Description of the task:
No pictures in the copy, please: retype all the records exactly.

###

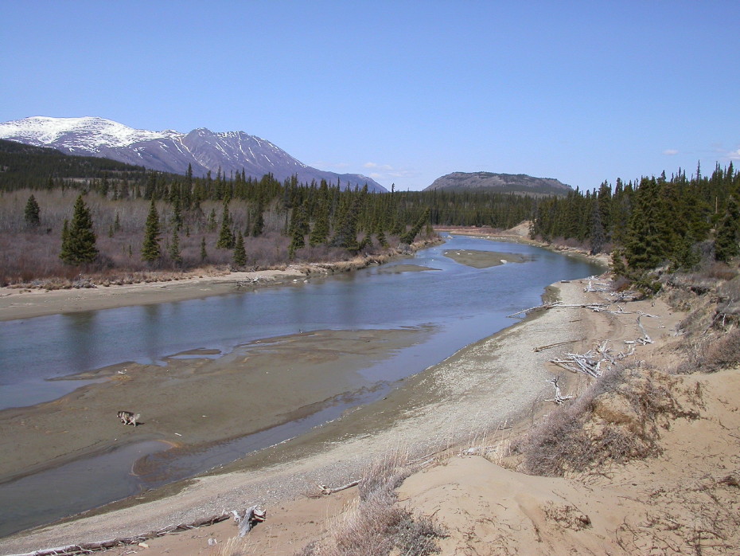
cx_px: 370
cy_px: 278
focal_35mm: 38
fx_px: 813
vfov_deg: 37.7
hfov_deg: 49.0
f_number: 7.5
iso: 100
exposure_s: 1/395
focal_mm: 7.85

###

Output of the exercise:
cx_px: 370
cy_px: 278
focal_35mm: 38
fx_px: 813
vfov_deg: 37.7
hfov_deg: 49.0
f_number: 7.5
iso: 100
exposure_s: 1/395
focal_mm: 7.85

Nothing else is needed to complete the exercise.